I can’t think of anything to say. I can only look at her, looking at me. Like I was some piece of art.
“I...” I try to think straight. “I wasn’t in it. Very much, I mean.” A friend of Edward Threshold’s daughter.
She frowns. “You don’t have to be in something long to make an impact. I was bored to tears by Newman. That man couldn’t act his way out of a paper bag when it comes to drama.”
That gets a laugh out of me. She was right. I didn’t know much about acting. Not yet at least.

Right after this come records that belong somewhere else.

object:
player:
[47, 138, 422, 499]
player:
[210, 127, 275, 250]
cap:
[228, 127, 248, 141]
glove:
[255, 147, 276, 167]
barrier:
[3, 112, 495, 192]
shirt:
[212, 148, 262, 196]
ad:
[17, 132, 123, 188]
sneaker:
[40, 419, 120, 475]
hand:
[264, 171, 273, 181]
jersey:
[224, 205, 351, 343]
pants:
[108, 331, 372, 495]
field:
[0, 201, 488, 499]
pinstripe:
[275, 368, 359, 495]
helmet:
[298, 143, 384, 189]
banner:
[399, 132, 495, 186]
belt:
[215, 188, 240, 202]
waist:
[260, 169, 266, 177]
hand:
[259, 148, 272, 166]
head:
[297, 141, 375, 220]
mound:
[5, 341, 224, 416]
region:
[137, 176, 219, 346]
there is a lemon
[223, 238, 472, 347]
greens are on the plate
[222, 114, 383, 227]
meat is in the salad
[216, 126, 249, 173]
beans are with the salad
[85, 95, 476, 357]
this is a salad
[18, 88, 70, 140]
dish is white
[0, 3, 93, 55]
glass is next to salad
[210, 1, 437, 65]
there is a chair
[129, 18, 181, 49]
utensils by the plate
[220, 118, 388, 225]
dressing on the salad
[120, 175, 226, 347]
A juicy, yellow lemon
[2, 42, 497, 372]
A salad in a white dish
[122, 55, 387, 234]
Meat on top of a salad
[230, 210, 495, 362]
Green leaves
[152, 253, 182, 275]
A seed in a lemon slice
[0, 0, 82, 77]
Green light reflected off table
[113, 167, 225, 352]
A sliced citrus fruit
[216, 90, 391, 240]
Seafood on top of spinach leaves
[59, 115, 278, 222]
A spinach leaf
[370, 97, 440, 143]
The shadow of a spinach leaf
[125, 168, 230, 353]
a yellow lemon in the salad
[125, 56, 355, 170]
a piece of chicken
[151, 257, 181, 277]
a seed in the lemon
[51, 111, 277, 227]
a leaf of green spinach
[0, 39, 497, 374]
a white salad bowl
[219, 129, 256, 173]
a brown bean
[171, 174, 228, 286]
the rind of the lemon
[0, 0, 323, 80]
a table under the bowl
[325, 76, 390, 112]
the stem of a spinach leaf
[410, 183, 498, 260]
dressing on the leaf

But to watch Paul do take after take with growing frustration on lines that were “all fluff and not much else”, was somewhat amusing from my place on the sidelines, reading a book or eating a sandwich.
“Anyways,” she says, and runs a hand through her hair, black as night. “Tell me about you.”

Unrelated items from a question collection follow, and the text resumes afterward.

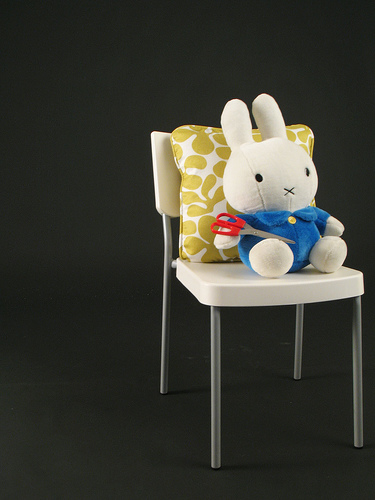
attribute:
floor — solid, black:
[0, 319, 375, 500]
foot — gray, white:
[244, 238, 301, 281]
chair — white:
[151, 132, 375, 472]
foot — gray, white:
[314, 235, 352, 275]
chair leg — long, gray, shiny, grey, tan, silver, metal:
[161, 267, 173, 396]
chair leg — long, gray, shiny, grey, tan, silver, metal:
[206, 307, 231, 472]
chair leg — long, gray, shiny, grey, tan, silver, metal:
[291, 308, 308, 384]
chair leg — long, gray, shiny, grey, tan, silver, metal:
[351, 296, 367, 449]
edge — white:
[208, 274, 369, 290]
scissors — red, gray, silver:
[210, 213, 302, 247]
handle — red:
[212, 211, 250, 240]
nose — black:
[282, 185, 299, 198]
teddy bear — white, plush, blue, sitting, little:
[212, 94, 349, 279]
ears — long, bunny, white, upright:
[219, 94, 296, 149]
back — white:
[152, 130, 195, 215]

“Me?” I rack my brain. “Well, I’ve only been in a couple of things-”
“No,” she stops me, and her voice is so authoritative, I start inwardly. “I don’t mean films and cameras and all that. I mean you.”
Me.
I must not answer fast enough because she laughs a little. “No need to get struck by anything. There’s no secret motive.”
“I don’t-what do you want to know?”
Elizabeth Danvers considers. “Little things. To understand someone, you have to look at things. Meaningful, little things. The deep stuff.”
“The deep stuff?”
“Yes, like...” she pauses to think, “what’s your favorite color?”

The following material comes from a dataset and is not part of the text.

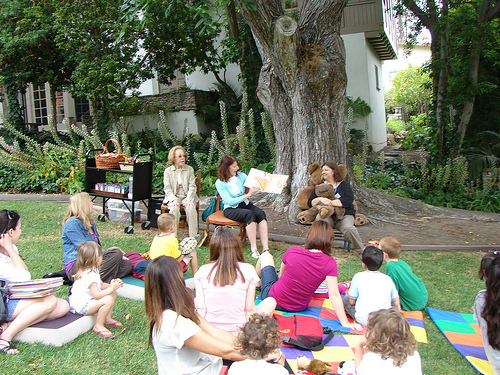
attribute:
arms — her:
[304, 192, 354, 212]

“Well, now you’ve crossed over the line,” I say, and smile when she bursts into laughter. It’s my turn to think. “Blue. But not anything soft but like...when the sun isn’t up yet. And it’s early and everything is just...I don’t know. It makes me feel safe.”
My admission and the look in her eyes have me fighting a blush. “Well,” I shift a bit in my seat. “What about you?”
“Brown.”
“Brown?”
She raises an eyebrow with a smirk. “Well, not entirely brown. Have you been up to Washington? The Pacific?”
“No.”
“It’s...it’s like your blue hour for me. Deep, dark soil and trunks of massive evergreens. And you go out and walk among the fog and silence. It’s like the sea and yet-”
“Not.” I finish. Our eyes meet and I give a smile “It, um, it means a lot that you...I mean, I’ve been watching your stuff forever and-”
“Finish your thought.” Her voice is soft.
“Thank you,” I finally say. “For picking me, Miss Danvers.”
“Oh, God above, you don’t need to call me that. I’m old enough as it is.” She glances at the clock and mutters something in French of all things, probably a curse.
“I have a meeting.” She rises from her seat and stretches. “Shoot me now. But,” she pulls on one platform sandal, then the other. “How do you feel about dinner?”
My stomach flutters. “D-Dinner?”
“I assume you eat dinner.”
“Yes, but-” I was renting some dingy hotel spot for fifteen dollars a week, and it was far enough from the studio as it is. Taking the bus every morning early in the morning was more than a drag. “I mean, my place, well, the place I’m renting is-”
“You’re 17 years old and renting?” She frowns. “Oh, no, that won’t do at all. You’ll have dinner and stay at least one night. You can meet Christopher.”
“Who’s Christopher?”
“A lovely present from Miss Leigh. She adores cats but somehow managed to secure a retriever for me. He loves meeting new people.”
“I don’t even have-”
“We’ll deal with things as they come, Vivienne. Now, I really have to rush, but you can entertain yourself until I come back. It’ll be an hour at the most.” She’s about to rush out the door before she stops and crosses over to me.
“I’m glad to be working with you,” she says, and her voice is insistent. Utterly kind. “And you,” suddenly her lips press against my cheek, “can call me Danny.”